**WORK TO BE COMPLETED:** State the number of lines in these records holding "phpBB". Say nothing more.
DATA UNDER STUDY: Begin
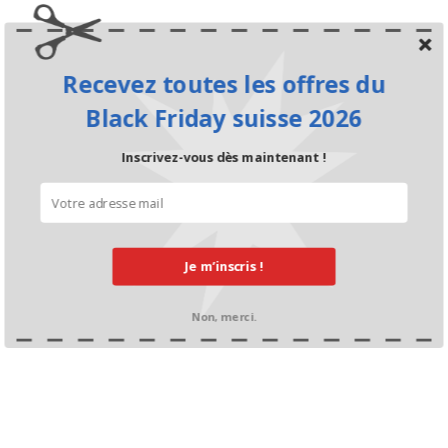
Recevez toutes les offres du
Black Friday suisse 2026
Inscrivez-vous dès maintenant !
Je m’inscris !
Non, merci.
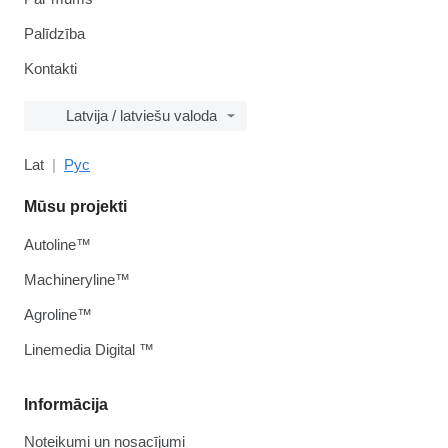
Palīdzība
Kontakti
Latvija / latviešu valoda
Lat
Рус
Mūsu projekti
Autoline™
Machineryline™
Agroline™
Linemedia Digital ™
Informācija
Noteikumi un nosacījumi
DATA UNDER STUDY: End
DATA UNDER STUDY: Begin
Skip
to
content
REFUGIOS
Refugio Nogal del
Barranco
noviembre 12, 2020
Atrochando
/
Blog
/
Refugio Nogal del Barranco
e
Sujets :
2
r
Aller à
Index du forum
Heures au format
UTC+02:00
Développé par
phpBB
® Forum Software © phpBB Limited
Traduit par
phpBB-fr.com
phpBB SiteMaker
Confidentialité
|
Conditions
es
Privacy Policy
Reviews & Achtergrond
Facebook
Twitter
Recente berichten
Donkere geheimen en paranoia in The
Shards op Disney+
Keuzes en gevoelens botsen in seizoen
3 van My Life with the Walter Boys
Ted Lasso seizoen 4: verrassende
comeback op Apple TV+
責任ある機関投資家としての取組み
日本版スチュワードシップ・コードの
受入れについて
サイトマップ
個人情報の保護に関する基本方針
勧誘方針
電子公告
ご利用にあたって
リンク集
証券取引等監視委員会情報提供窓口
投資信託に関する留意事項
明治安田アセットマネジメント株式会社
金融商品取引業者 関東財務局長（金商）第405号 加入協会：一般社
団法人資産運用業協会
DATA UNDER STUDY: End
DATA UNDER STUDY: Begin
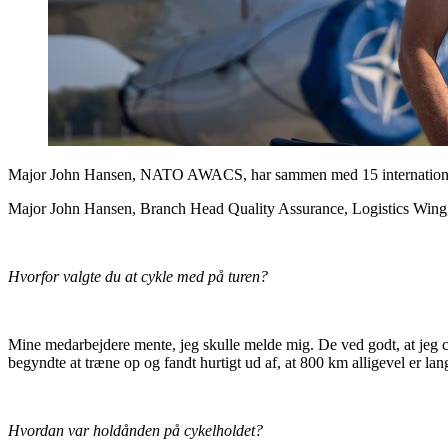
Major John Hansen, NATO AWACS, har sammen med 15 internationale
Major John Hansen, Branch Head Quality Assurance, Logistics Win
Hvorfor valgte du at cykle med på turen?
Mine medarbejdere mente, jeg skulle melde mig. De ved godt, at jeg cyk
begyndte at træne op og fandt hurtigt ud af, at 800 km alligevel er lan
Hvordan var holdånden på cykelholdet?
DATA UNDER STUDY: End
**WRITTEN RESPONSE:** 4